Zazou Côtes de Provence

The Zazous were part of a subculture in France during and after World War Two. They were young people who expressed their individuality by wearing garish clothing and listening to Jazz music. They rebelled against the conformity and conservatism imposed by the Nazis occupying France during the Second World War. Often men had long greased hair, oversized clothes and thick sole suede shoes while women wore jackets with extremely wide shoulders, short pleated skirts, shoulder length blonde curly hair styles, with sunglasses and bright red lipstick.
A rich Jazz scene sprang up in Montmartre in the inter-war years. Black Americans musicians felt freer in Paris than they did back home, and they contributed greatly to the Paris Jazz culture. The Zazous probably got their name from a line in a song ‘ Zah Zuh Zah’ by the black American jazz musician Cab Calloway.
Zazou, the wine, is a take on originality and non conformity to explore wine outside common boundaries.
Provence wine comes from the Provence region, southeast France. The Romans called the area provincia nostra ("our province"), giving the region its name. This name is due to the fact that the region borders with Italy.
Wine has been produced in Provence for over 2 600 years, since the Greek founded Marseille in 600 BC.
Rosé wine accounts for over 50% of the wine production in Provence, red wine is about a third and the rest is white wine produced in small quantities.
Provence has a classic Mediterranean climate, with the Mediterranean Sea forming the southern border. The Mediterranean climate is made of mild winters and relatively warm summers with little rainfall. Sunshine is found in abundance in this region with more than 3 000 hours per year.
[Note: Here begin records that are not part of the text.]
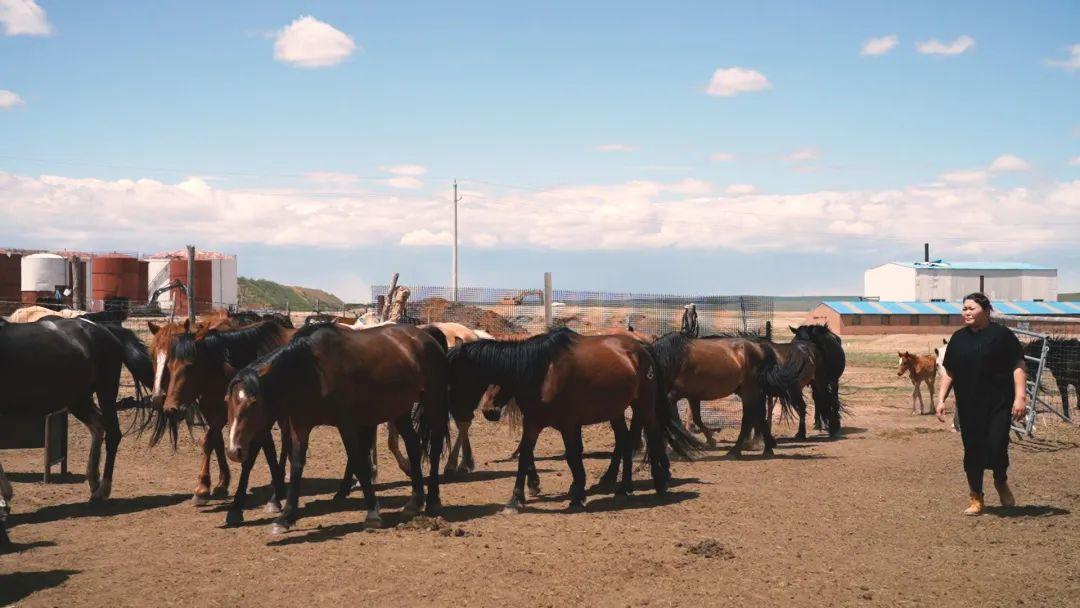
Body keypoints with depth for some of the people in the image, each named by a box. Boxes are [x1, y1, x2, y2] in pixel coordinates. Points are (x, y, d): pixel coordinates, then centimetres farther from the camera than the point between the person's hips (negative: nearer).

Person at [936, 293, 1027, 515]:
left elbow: (1018, 367, -6)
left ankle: (1001, 483, 23)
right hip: (968, 405, 4)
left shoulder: (1002, 334, -3)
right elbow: (949, 372, 15)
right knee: (973, 451, 5)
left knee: (997, 447, -9)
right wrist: (941, 399, 7)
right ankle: (976, 499, 18)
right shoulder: (958, 338, 11)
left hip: (999, 403, -4)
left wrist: (1020, 397, -15)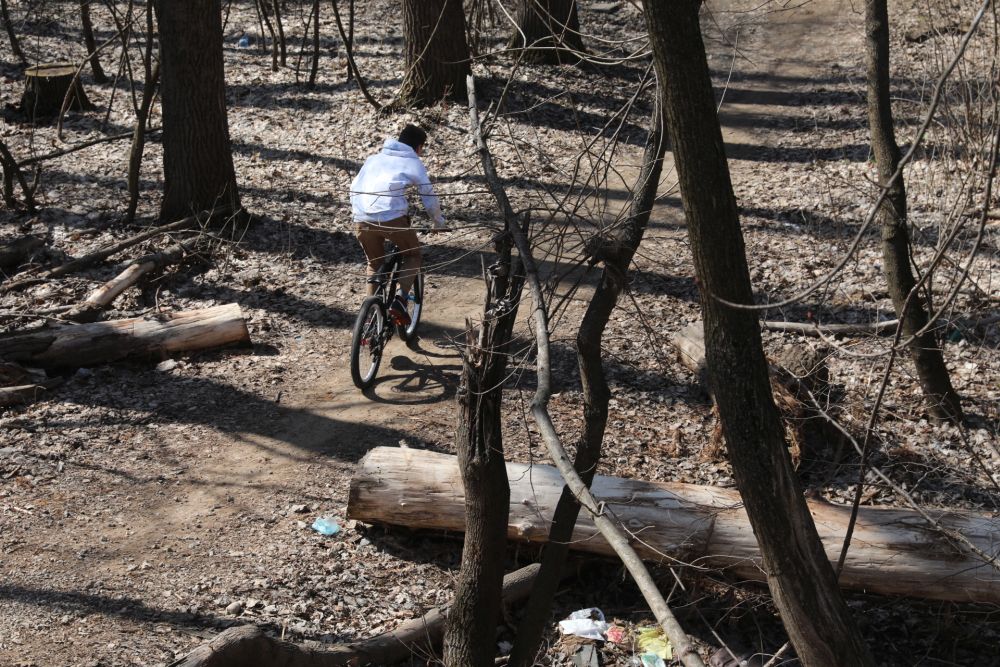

The powerful mistral wind from the north provides positive and negative influences on the viticulture. While it can cool the grapes from the heat and dry the grapes after rain, providing some protection against rot and grape diseases, it can also damage vines that are not securely trained and protected by hillsides. In areas where the wind is particularly strong, the ideal vineyard locations are on hillsides facing south towards the sea, with the hill providing some shelter from the mistral's devastating force.
The soil across Provence is varied, lacking uniformity and generalization. In isolated areas, such as the Cassis AOC and near the Mediterranean coastline, are deposits of limestone and shale. These areas tend to be planted with white wine grapes that perform better in those soil types.
Some coastal areas in the region have soils with more schist and quartz in their composition while inland there is more clay and sandstone.
The main grape varieties used to make Côtes de Provence Rosé are; Carignan, Cinsault, Grenache, Mourvèdre and Tibouren with an increase in the use of the use of Cabernet Sauvignon and Syrah. To improve quality, producers limit the amount of Carignan used in the rosé and red wine production, using the maximum of 40% permitted in the wine and mandating that at least 60% of the blend be composed of Grenache, Cinsault, Mourvèdre and Tibouren. There is also an AOC requirement that at least 20% of the rosé must be blended from wine produced by the saignée method of maceration.